In the work I am doing now, sometimes I leave a mark or areas of marks visible, as opposed to buried in the illusion, to create tension between “finished” and “unfinished”, to create lightness as a counterpoint to density, to undercut conviction with its opposite. Not because I think a particular kind of mark looks special. The looser areas of the painting are really just underpainting left exposed, and the more detailed, realist areas are the image clothed. But you could also say that the the looser areas are an expression of energy and human hope, of wistful longing, and the finished, realist areas are a kind of cover-up, because all uncertainty seems to have been removed. Surely hope can’t exist without uncertainty. The finished painting is like a husk, a memorial to process.

Picture the canvas like a head of hair. You can push and pull, tease sections up and plait them into detail, leave other parts wild and tangled. You can add and take away decorations, enliven it with little stuffed birds, diamond pins, spots of light, a branch here or patch of blue sky there.

Picture it like an orchestra, and you are the conductor, an intoxicating feeling, coaxing more sound, more delicacy and fine notes, while always thinking of the whole piece, the beginning and the end. The miracle of painting is that although the process of it is grindingly attached to time, the finished thing is not time dependent. The beginning, middle and end are all there at once like a crash of sound.

Picture it like a garden, where some parts are old-fashioned topiary, where the poor plants have been tortured into resembling the inhabitants of your imagination, and in other parts weeds persist, life persists, an animal life beyond your control. The process of care-taking, of husbandry, is self-limiting – you simply stop when enough has been done, when the thing to be communicated is present and correct, or when you feel like you’ve told the story one too many times. To farm a painting is to allow it its seasons, to respond to it as it grows, to listen to its needs. You have a relationship with the painting, and if you try to control that relationship too much you will find yourself isolated and anxious, with an overwatered garden full of wilting leaves and overblown sentiment.

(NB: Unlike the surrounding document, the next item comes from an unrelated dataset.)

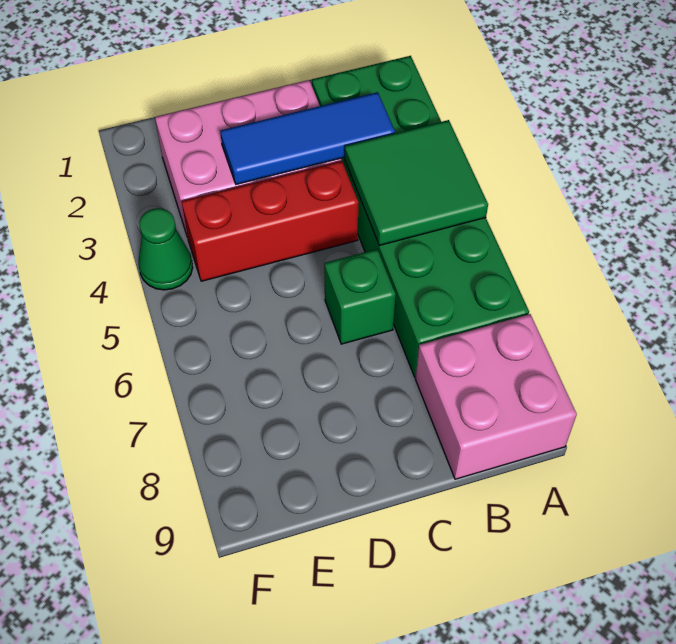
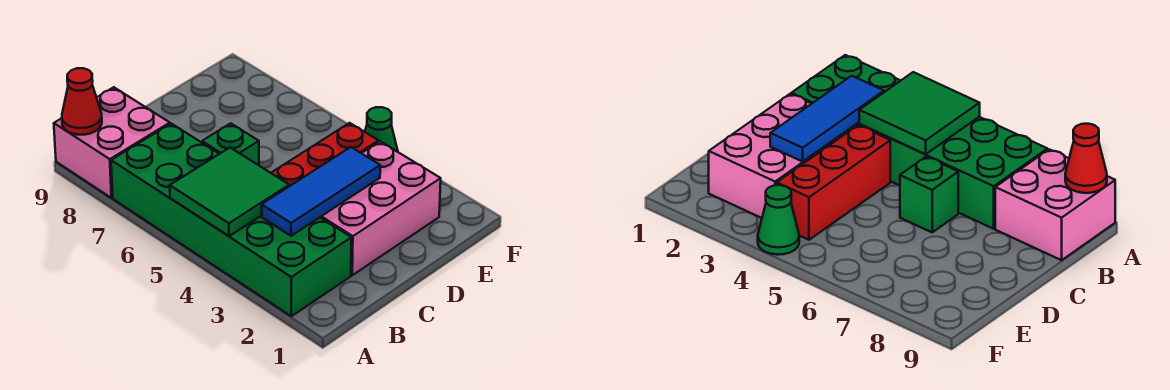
none -> red 1x1 cone [62,68,102,135]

Even when you are convinced that to be an artist is to be a fool, aping life but not living it, there is always the painting in your studio, needing to be fed and walked, clothed, attended to. You can go and listen to its gripes, its desires, and try to serve it to your best ability, expecting little thanks at the end. You do your duty by it, and that gets you through the moments of cynicism. Painting and being a parent go together pretty well. They can both be very boring. You sit in the playground, hour after hour, watching your children play or gazing into the middle distance. You paint, hour after hour, up against an unyielding surface. But tedium doesn’t matter, because both painting and being a parent are an opportunity to serve something outside of the self. This is a gift, it’s one of the best things life can offer. It relieves you, at least for part of the time, from the uneasiness of self-importance. And both paintings and children do grow up and take on their own lives, which is rewarding and beautiful to see.